**Work instruction:** Go through the entries and copy every line that has the string "followed" in it.

[Dataset items]

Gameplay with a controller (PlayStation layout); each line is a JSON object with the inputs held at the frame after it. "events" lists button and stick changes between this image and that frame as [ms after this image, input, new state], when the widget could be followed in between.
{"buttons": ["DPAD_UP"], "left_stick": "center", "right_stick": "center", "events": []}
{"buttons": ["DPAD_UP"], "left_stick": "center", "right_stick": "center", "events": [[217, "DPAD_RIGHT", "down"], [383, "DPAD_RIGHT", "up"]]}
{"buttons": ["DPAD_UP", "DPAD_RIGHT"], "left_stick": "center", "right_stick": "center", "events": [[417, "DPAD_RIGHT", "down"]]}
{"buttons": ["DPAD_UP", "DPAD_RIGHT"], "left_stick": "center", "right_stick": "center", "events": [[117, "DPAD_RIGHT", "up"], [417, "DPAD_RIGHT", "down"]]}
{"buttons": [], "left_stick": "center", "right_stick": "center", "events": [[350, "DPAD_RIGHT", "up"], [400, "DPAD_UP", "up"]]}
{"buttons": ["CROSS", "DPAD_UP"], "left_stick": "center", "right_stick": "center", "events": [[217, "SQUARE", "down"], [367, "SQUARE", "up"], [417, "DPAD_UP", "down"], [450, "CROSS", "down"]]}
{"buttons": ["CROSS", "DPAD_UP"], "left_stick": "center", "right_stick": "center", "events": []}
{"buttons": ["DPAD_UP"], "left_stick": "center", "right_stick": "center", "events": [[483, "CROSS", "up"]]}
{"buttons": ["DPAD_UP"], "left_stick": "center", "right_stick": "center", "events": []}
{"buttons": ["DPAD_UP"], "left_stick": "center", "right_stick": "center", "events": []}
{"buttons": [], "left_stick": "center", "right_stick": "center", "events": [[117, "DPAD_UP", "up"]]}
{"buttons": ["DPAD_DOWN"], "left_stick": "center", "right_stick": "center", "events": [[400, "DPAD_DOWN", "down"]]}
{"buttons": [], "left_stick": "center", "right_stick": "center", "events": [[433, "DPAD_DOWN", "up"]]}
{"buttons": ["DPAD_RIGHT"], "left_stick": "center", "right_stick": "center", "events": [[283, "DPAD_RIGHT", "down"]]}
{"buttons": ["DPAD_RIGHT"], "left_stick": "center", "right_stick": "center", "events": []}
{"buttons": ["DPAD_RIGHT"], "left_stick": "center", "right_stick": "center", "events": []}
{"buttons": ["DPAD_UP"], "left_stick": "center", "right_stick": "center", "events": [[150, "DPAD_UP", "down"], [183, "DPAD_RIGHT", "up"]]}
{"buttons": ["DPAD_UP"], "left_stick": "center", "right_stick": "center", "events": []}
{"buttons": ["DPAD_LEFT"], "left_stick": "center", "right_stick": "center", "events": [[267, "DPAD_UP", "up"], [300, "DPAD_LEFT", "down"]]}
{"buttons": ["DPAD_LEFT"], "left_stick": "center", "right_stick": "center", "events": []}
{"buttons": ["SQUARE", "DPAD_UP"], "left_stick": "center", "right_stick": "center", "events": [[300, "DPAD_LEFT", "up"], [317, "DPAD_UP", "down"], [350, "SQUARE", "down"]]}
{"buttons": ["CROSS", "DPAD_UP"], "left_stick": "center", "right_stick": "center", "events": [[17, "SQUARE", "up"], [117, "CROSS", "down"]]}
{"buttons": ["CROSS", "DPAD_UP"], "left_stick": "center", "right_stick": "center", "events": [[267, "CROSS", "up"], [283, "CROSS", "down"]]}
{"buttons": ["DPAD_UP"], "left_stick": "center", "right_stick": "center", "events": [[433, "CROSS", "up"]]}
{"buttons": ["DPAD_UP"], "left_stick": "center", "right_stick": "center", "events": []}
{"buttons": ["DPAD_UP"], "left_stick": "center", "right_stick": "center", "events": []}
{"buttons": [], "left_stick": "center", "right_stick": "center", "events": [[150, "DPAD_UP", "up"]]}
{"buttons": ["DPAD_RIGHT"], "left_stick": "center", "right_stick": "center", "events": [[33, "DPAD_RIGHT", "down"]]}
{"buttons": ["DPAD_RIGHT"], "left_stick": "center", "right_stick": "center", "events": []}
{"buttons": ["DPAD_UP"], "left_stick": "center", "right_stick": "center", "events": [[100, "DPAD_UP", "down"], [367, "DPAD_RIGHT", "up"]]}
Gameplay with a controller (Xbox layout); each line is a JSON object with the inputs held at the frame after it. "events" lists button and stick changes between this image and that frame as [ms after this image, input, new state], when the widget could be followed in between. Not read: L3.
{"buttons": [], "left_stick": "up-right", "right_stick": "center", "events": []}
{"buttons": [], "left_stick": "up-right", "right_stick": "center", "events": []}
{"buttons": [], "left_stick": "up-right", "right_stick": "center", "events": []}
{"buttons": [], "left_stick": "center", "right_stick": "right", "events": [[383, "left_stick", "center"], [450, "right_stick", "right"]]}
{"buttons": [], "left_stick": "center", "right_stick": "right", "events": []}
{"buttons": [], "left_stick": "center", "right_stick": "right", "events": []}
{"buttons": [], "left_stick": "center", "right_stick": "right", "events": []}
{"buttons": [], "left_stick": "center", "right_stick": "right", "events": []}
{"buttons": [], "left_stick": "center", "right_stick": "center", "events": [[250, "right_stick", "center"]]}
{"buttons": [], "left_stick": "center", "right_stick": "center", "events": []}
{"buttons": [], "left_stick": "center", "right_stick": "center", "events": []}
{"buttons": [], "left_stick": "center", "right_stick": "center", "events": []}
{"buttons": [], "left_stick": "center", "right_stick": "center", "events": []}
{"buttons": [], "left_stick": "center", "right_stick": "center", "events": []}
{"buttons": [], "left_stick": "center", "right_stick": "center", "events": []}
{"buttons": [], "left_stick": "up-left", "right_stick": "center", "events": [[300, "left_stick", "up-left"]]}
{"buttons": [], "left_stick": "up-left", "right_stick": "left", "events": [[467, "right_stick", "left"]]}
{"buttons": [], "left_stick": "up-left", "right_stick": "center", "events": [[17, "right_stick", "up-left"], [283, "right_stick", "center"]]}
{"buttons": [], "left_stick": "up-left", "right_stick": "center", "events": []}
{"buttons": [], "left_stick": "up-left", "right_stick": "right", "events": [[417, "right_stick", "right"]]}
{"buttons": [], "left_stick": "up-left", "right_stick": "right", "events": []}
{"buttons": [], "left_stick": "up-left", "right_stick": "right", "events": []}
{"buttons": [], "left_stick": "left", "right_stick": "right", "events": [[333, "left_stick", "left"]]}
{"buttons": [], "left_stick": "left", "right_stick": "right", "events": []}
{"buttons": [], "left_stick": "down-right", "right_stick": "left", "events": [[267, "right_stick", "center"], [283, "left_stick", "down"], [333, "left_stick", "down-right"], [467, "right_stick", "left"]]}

**Exercise output:**
Gameplay with a controller (PlayStation layout); each line is a JSON object with the inputs held at the frame after it. "events" lists button and stick changes between this image and that frame as [ms after this image, input, new state], when the widget could be followed in between.
Gameplay with a controller (Xbox layout); each line is a JSON object with the inputs held at the frame after it. "events" lists button and stick changes between this image and that frame as [ms after this image, input, new state], when the widget could be followed in between. Not read: L3.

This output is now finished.